Both because this is basically what works for me with Manhattan style and ugly style construction, and also because its literally impossible to create grids of tiny plated through vias to tie top and bottom to one another in the same manner as with commercially fabbed PCBs, with my home made ones, I just dont do that, instead I basically just leave out the top ground plane whenever it seems reasonably justified, since i cant do the close spaced vias thing without it looking really messy.
So...I etch out most - sometimes all of the customary top side GP.. Sometimes I leave copper at the edges- when SMAs will tie the two together well- I leave out the ground plane portions of the top just using the bottom as the GP. This is usually with very simple boards. Where I need a ground, for example, under a SMT component, I drill a hole right there and use a bit of wire that exactly fits the hole and cut it flat with good side cutting pliers. Then I fill the hole around the little short chunk of wire by hand with melted solder. (sometimes I have to put some tape there to keep it in until its done)
So the ground is very short and solid. Where there is an SMA I also leave copper on top to supply it an anchor and far away from the traces I sometimes have a ring of copper around the edges with vias, but I try to avoid surrounding all the traces with a ground plane on top because with my home made boards I see the combination of GP on top as well as bottom with inadequate vias as being a potential resonant circuit. is this a valid approach for a person who just wants the occasional board right away, no delays, no drama?

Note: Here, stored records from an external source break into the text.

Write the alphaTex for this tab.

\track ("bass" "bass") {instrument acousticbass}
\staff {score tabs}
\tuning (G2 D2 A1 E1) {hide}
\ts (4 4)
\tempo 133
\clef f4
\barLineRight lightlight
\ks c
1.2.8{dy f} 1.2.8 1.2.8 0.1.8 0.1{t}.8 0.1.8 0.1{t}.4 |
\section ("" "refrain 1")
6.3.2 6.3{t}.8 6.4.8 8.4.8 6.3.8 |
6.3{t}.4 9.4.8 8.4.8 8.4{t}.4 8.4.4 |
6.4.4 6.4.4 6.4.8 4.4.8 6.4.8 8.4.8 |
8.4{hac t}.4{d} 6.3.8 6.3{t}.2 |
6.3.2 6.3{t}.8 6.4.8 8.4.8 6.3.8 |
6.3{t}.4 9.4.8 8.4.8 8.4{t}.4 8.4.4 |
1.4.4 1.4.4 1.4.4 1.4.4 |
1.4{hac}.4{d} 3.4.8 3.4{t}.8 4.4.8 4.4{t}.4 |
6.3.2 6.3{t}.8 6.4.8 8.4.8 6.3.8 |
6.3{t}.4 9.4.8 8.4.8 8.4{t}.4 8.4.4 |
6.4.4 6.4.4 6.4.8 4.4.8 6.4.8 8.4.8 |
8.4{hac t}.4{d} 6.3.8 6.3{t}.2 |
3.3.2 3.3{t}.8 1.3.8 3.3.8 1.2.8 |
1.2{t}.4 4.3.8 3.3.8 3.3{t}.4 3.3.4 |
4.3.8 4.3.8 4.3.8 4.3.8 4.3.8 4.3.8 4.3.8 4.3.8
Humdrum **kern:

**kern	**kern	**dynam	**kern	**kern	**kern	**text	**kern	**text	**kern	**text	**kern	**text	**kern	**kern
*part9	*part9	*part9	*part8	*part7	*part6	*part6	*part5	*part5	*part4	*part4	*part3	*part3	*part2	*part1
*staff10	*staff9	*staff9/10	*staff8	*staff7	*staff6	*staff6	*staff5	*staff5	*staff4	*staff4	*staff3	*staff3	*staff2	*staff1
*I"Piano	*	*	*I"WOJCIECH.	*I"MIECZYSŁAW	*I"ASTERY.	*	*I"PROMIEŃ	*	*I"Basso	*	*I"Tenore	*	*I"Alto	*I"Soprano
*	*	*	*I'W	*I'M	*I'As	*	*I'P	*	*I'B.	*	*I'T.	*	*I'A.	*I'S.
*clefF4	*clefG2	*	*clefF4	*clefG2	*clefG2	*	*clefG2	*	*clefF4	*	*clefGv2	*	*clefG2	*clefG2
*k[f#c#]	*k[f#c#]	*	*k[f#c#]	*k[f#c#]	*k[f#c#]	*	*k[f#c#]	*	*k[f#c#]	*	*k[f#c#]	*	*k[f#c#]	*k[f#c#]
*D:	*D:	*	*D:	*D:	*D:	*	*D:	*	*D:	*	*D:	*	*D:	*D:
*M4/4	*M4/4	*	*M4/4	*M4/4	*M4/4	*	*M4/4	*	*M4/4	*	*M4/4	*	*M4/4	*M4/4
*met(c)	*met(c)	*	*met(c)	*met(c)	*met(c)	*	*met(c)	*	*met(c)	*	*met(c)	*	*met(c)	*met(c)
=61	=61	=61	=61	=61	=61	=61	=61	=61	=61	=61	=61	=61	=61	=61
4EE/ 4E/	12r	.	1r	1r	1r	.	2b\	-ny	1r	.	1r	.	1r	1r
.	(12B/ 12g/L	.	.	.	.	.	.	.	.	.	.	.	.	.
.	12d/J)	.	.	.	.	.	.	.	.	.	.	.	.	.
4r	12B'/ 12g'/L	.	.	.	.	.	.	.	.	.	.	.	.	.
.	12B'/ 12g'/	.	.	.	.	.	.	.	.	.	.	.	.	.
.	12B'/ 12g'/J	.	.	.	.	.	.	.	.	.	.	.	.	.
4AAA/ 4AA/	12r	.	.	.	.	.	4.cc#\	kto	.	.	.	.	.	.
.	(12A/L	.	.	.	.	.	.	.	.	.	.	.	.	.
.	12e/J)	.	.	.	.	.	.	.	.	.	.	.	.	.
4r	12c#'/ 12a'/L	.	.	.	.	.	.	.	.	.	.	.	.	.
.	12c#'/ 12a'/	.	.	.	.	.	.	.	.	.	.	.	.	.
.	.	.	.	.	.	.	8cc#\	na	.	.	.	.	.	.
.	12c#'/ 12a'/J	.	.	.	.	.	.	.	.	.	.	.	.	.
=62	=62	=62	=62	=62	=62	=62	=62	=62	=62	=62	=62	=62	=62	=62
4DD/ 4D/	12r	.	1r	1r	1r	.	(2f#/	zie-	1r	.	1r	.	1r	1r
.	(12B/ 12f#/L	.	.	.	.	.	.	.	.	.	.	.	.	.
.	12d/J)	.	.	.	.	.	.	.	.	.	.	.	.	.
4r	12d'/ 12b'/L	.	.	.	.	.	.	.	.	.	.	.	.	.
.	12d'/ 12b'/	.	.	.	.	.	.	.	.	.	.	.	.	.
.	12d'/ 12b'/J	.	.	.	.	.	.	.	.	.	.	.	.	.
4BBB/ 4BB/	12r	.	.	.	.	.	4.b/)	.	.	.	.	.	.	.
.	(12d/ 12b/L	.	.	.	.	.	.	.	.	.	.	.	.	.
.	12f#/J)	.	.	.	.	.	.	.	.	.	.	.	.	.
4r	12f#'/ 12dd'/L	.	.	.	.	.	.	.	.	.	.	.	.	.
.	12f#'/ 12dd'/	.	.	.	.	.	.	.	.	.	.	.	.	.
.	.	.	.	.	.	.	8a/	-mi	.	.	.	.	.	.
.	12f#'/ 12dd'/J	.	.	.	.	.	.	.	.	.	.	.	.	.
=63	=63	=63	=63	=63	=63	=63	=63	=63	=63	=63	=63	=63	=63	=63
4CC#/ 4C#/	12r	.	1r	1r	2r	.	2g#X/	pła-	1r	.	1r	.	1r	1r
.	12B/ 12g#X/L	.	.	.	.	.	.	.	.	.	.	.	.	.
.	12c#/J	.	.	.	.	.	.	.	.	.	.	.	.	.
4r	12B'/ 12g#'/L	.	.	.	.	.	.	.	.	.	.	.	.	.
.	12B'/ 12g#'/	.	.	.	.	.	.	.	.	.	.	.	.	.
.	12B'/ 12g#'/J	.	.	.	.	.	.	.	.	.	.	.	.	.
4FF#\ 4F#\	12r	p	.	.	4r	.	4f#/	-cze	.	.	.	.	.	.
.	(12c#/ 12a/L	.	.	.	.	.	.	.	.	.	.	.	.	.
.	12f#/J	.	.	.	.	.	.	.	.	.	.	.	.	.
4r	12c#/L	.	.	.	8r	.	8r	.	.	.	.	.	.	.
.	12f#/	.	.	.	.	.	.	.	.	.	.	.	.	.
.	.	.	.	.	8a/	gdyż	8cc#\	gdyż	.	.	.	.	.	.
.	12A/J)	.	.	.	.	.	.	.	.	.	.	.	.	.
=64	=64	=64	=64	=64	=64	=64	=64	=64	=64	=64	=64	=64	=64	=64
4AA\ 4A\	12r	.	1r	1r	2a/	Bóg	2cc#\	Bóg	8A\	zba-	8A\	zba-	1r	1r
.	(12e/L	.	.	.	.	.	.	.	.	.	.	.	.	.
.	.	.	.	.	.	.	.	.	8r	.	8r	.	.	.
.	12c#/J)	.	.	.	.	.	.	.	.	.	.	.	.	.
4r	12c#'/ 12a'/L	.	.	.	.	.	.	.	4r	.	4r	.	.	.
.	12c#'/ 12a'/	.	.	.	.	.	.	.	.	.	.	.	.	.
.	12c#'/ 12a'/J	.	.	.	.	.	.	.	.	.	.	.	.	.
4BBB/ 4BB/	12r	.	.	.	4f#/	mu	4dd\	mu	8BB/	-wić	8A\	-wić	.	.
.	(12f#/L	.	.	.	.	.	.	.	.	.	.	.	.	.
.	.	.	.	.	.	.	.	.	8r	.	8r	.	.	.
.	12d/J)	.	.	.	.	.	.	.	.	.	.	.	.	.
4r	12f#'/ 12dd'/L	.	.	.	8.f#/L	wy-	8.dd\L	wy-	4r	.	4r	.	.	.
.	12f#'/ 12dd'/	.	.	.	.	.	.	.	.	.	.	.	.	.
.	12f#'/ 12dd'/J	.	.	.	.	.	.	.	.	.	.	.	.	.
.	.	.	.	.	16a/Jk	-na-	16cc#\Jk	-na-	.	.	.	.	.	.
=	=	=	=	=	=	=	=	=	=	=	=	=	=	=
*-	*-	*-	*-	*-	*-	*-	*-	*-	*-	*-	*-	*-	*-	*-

Note, I still dont have a decent drill setup for drilling my PCBs neatly, I think thats the main reason I am so reluctant to make the committment to enclosing traces in a top side ground plane I cannot supply with dozens of vias automatically.
Doing this seems to work although - most of my boards are passive devices.. filters and so on.
is there any reason its a wrong approach? It seems to work fine for me, although so far- (this likely will change) my stuff is so simple that so far I havent really had to isolate powered traces from one another in quite the same way as I would with more complicated devices.
So far I mostly build little boards with one function per tiny square PCB and use SMAs to allow them to be attached to one another when needed.